ZynqMP+ Mali T400 rendering speed limit


I am trying to find the practical limit of triangle / frames that the Mali T400 can render while keeping up at 60 FPS on a 1024x600 display with a wayland integration.

With the program and hardware setup described below, I could reach around 32 000 triangles per frame before performance dips below 60 FPS. This number is lower than I expected considering the "0.11 Mtriangles/sec/MHz" reported in the ZynqpMP+ datasheet (page 2). What steps could I take to render more triangles per frame?

To render as many triangle as possible, I reused the sample program "weston-simple-egl" from the Weston (wayland compositor) project. I changed the rendering to draw a fullscreen window (1024x600) with a GL_TRIANGLE_STRIP spanning around 95% of the screen. I tested the program with 32 bits per pix (bpp) and 16 bpp, but couldn't make any significant gain. The Mali GPU ont the system is clocked at 600MHz. The vertex and fragment shader are respectivly passing the vertices and the fragment as is.

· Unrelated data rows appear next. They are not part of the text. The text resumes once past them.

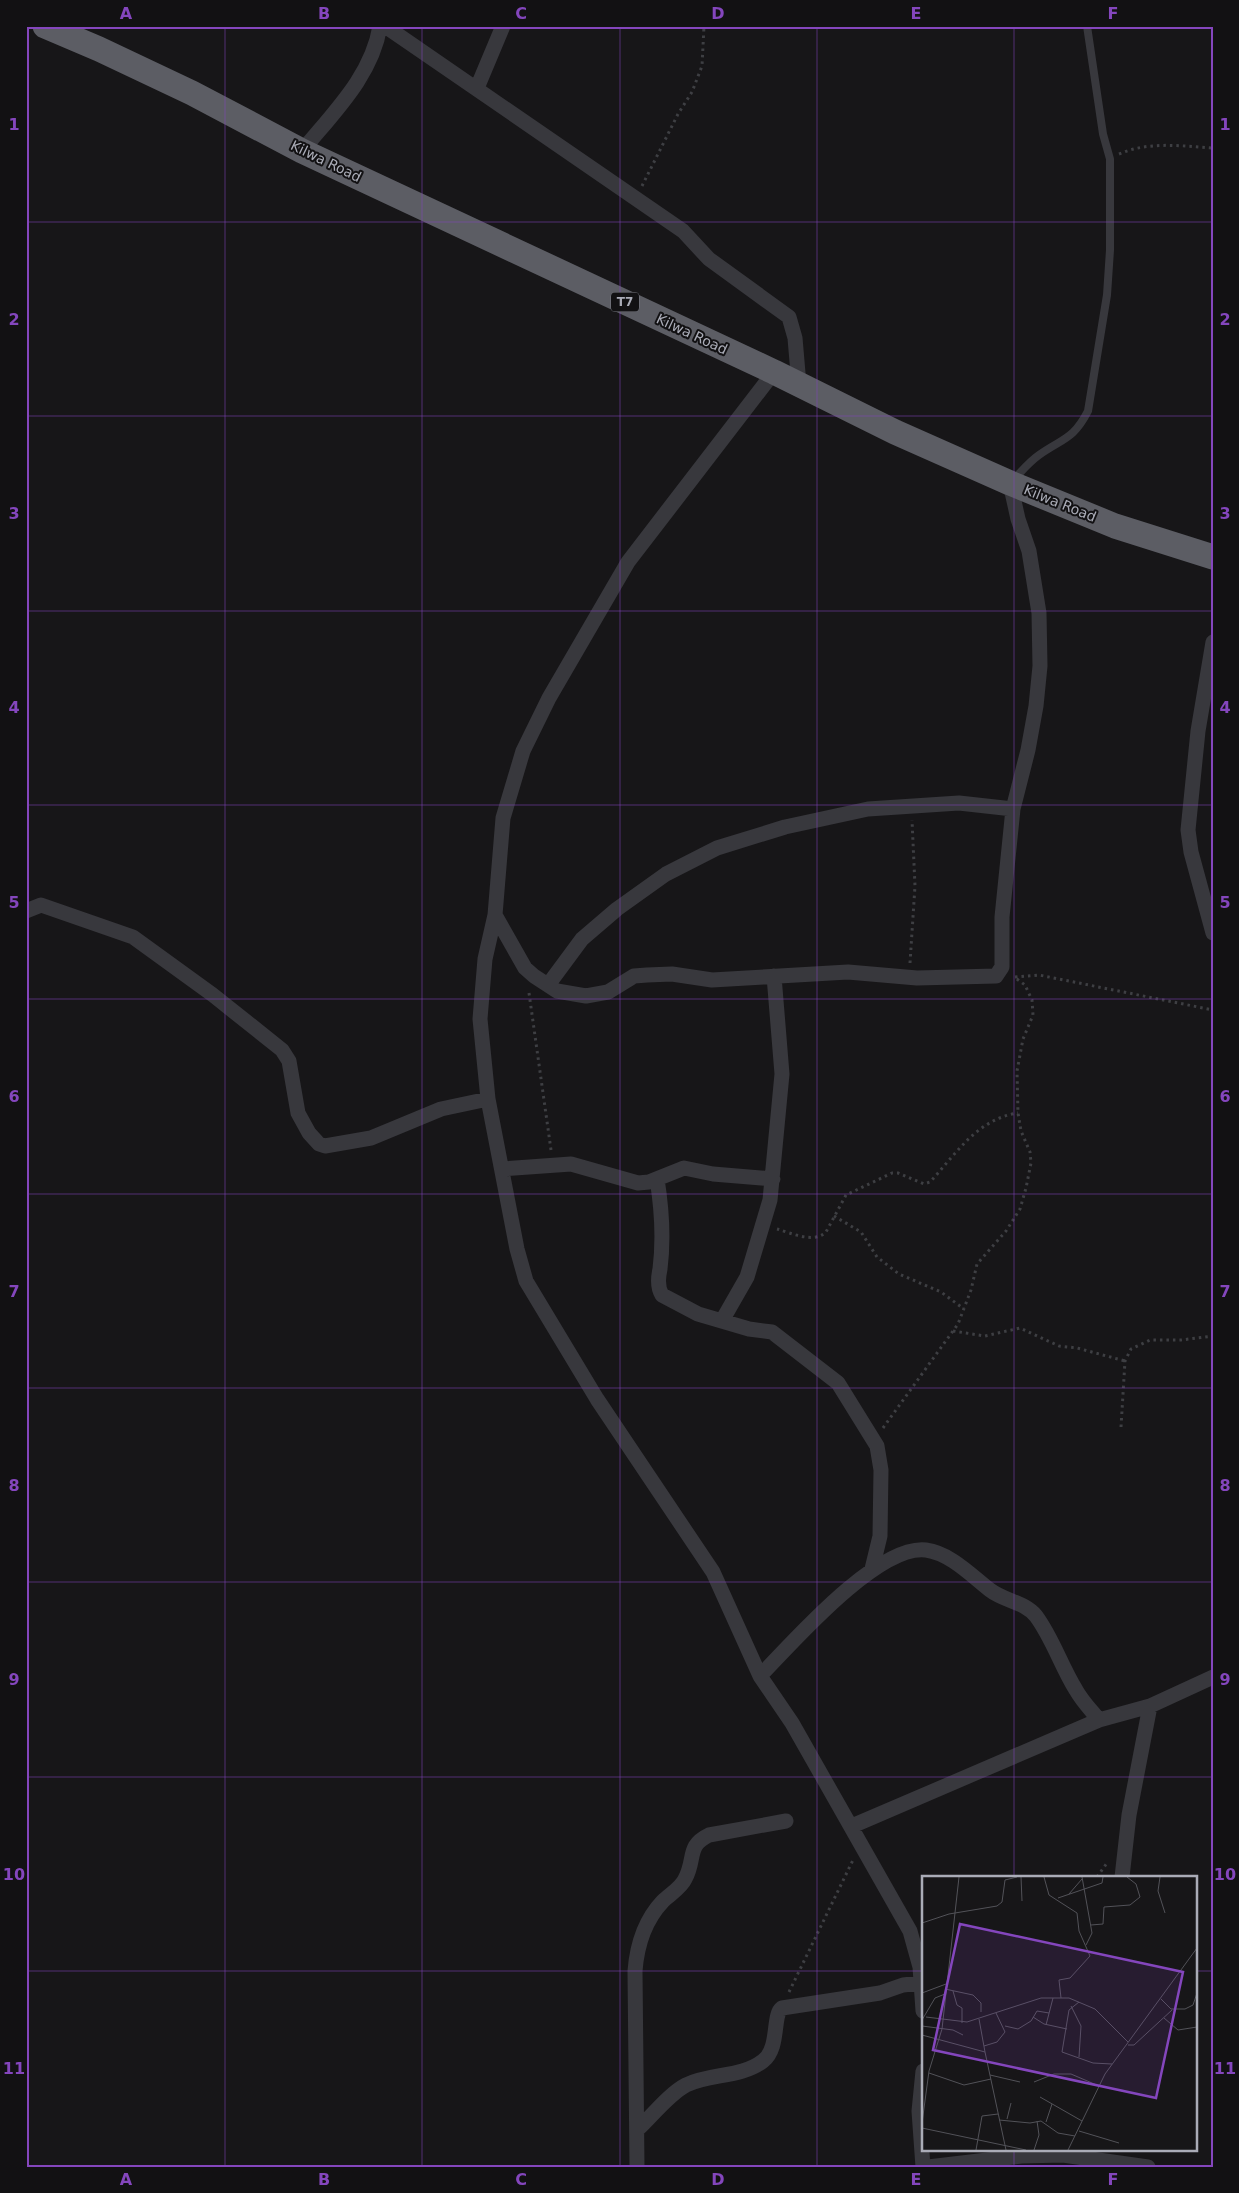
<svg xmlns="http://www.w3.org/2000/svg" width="1239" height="2193" viewBox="0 0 1239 2193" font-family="'DejaVu Sans',sans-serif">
	<rect width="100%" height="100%" fill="#171618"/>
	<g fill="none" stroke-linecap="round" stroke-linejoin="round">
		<path stroke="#3e3f43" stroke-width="3" stroke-dasharray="2.5 4" stroke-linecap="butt" d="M 1119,154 C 1149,141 1181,146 1213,148
			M 642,186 L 678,114 L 692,92 L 702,66 L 704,26
			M 910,963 L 915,886 L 912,820
			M 1015,977 L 1039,975 L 1213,1010
			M 529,993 L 551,1150
			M 834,1216 L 861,1232 L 877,1257 L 899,1274 L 941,1292 L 964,1309
			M 777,1229 C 791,1233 814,1244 826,1232 L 846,1195 L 892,1173 L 898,1173 L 924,1184 L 930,1182 C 956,1154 977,1119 1018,1113
			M 953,1331 L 985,1336 L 1020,1328 L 1059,1346 L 1077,1348 L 1125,1361
			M 1121,1427 L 1125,1361 L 1131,1349 L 1150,1340 L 1181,1340 L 1213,1336
			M 883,1428 L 958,1324 L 971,1290 L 977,1264 L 1006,1231 L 1020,1209 L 1026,1188 L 1031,1163 L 1030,1152 L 1021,1131 L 1018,1113 L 1017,1071 L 1023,1039 L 1033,1015 L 1032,1000 L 1025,985 L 1014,977
			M 1097,1877 L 1107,1863
			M 789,1992 L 853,1860"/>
		<path stroke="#38383d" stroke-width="8" d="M 1013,480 C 1021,472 1029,462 1039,455 C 1063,438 1073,440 1088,411 L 1107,295 L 1110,250 L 1110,159 L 1103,134 L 1087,26"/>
		<path stroke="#38383d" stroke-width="15" d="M 385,26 L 683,231 L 709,259 L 789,317 L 795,338 L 799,385
			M 477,88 L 503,26
			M 302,151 C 333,113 372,76 380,26
			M 774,372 L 628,562 L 549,698 L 523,751 L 503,818 L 495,915 L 485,959 L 480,1019 L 488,1099 L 517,1249 L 526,1281 L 597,1399 L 713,1572 L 760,1676 L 792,1723 L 910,1931 L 920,1967 L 923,2011
			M 1213,642 L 1198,731 L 1188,830 L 1191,852 L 1213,933
			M 26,911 L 41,905 L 133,937 L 213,995 L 282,1050 L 289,1061 L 298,1113 L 309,1133 L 319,1144 L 325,1146 L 371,1138 L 441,1109 L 488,1099
			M 495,915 L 525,968 L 534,976 L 557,991 L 586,996 L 608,992 L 634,976 L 647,975 L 672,974 L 712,980 L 848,972 L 917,978 L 996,976 L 1002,967 L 1002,917 L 1013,809 L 1028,750 L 1036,706 L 1040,666 L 1039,613 L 1029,551 L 1018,519 L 1010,483
			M 548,985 L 582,939 L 617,909 L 666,874 L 717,848 L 785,827 L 868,809 L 959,803 L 1013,809
			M 502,1169 L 571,1164 L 638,1183 L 649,1182 L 684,1168 L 713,1174 L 773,1179
			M 657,1179 C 662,1210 664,1237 660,1269 C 658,1278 657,1287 662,1295 L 698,1314 L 749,1329 L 772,1332 L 838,1383 L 877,1446 L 881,1470 L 880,1536 L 872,1569
			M 723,1319 L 747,1277 L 770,1200 L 782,1074 L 774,976
			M 760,1676 C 792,1643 878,1544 926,1550 C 950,1553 972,1576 990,1590 C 1004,1601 1025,1602 1036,1616 C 1053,1639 1061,1666 1076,1690 C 1082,1701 1091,1710 1099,1720
			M 852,1826 L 1099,1720 L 1150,1706
			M 1122,1877 L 1129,1815 L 1150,1706 L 1213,1677
			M 923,2071 L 919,2111 L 923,2167
			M 638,2129 C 652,2116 669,2094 686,2085 C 710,2073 741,2078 763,2061 C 780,2048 772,2015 782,2008 L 880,1993 L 903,1985 L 921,1983
			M 637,2167 L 635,1971 C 637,1945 644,1921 663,1901 C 670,1894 681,1888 685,1879 C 696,1859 686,1846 709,1835 L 786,1821
			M 928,2167 L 1021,2156 L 1063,2155 L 1148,2167"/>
		<path stroke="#5c5d64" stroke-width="25" d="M 45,26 L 99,49 L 192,93 L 302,151 L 774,372 L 895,432 L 1010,483 L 1115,526 L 1213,557"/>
	</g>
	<path fill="none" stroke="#8446bd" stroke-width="1" stroke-opacity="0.55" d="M 225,26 L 225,2167M 422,26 L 422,2167M 620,26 L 620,2167M 817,26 L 817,2167M 1014,26 L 1014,1877M 26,222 L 1213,222M 26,416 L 1213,416M 26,611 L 1213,611M 26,805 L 1213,805M 26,999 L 1213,999M 26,1194 L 1213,1194M 26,1388 L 1213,1388M 26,1582 L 1213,1582M 26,1777 L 1213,1777M 26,1971 L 923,1971M 1195,1971 L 1213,1971M 1014,2149 L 1014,2167"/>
	<g text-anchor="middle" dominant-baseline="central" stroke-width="4" stroke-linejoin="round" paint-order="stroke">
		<rect fill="#121113" stroke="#7c7e86" stroke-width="1" x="611" y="292.5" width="28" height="19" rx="4"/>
		<g font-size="12" font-weight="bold" fill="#aaacb7">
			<text x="625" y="302">T7</text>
		</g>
		<g font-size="14" fill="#aaacb7" stroke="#121113">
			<text transform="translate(326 161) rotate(26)">Kilwa Road</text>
			<text transform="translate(692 334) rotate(25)">Kilwa Road</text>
			<text transform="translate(1060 503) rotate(22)">Kilwa Road</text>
		</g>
	</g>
	<g transform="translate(922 1876)">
		<rect width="275" height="275" fill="#171618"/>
		<path fill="none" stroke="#525258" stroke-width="1" d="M 99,1 L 100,25M 122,1 L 127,19 L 155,37 L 157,55 L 168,80 L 148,102 L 137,104 L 139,122M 160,1 L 170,57 L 164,69M 238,1 L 236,15 L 243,37M 147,18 L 160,3M 136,22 L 180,7 L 181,1M 0,47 L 27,38 L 75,30 L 80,26 L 83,4 L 95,1M 169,49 L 181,48 L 182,31 L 208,29 L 218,21 L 214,8 L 205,1M 23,113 L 51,119 L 59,127 L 59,136M 31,115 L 35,129 L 40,132 L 40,147M 0,117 L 24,108M 239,123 L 249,133 L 263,133 L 271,129 L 275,117M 157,126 L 147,134 L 140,176 L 171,187 L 190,188M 149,130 L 159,150 L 157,181M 4,141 L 45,146 L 119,122 L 147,122 L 173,133 L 206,166M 111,141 L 122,148 L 145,153M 242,142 L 256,154 L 275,151M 57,143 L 63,176M 0,144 L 13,122 L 23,118M 124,149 L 131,122M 0,150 L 31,154 L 41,159M 83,150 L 96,153 L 109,145 L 115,135 L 127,137M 0,159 L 63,176 L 84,274M 206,169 L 212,169 L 250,134M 62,170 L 75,166 L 83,156 L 74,137M 7,197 L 42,209 L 69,203M 68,199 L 98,206M 112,206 L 132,198 L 149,198 L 177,210M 118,221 L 160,245M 85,243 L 89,227M 77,244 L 108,247 L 119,245 L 136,257 L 153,260M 124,246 L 130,228M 0,247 L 7,195 L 20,153 L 37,1M 0,252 L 104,274M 157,255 L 197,267M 54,274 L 60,240 L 76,238M 112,274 L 117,259 L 115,245M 146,274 L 183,198 L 275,72"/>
		<path fill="#8446bd" fill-opacity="0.15" stroke="#8446bd" stroke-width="2.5" d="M 38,48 L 261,96 L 234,222 L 11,174 Z"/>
		<rect width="275" height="275" fill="none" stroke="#aaacb7" stroke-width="2.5"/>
	</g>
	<rect width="1239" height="2193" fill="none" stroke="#121113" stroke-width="55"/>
	<rect x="28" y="28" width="1184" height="2138" fill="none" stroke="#8446bd" stroke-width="2"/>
	<g font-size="16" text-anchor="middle" font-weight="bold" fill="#8446bd">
		<text x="126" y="19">A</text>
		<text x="324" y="19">B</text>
		<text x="521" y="19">C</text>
		<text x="718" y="19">D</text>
		<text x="916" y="19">E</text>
		<text x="1113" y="19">F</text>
		<text x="14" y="130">1</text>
		<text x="1225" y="130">1</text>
		<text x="14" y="325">2</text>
		<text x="1225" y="325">2</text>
		<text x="14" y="519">3</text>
		<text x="1225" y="519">3</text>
		<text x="14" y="713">4</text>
		<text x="1225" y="713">4</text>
		<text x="14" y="908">5</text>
		<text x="1225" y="908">5</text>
		<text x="14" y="1102">6</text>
		<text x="1225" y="1102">6</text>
		<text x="14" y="1297">7</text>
		<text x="1225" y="1297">7</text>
		<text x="14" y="1491">8</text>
		<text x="1225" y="1491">8</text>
		<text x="14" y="1685">9</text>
		<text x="1225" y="1685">9</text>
		<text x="14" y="1880">10</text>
		<text x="1225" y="1880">10</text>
		<text x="14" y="2074">11</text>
		<text x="1225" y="2074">11</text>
		<text x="126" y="2185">A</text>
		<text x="324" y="2185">B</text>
		<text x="521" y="2185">C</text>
		<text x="718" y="2185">D</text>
		<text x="916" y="2185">E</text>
		<text x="1113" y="2185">F</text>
	</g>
</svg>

The bottleneck seems to be the `eglSwapBuffers` call. It takes more and more time as the number of triangle rises. With 32 000 triangles, it can take up to 18 ms (!), which explains the FPS drop. Unfortunatly, eglSwapBuffers is implemented by the closed source library libmali, so I couldn't dig deeper. I assume the `eglSwapBuffers` call returns when an IRQ comes back from the GPU indicating that the queued jobs are done.

So, in summary, am I effectivly hitting an hardware limit at 32 000 triangles per frame under wayland or is there something I could do to improve performance?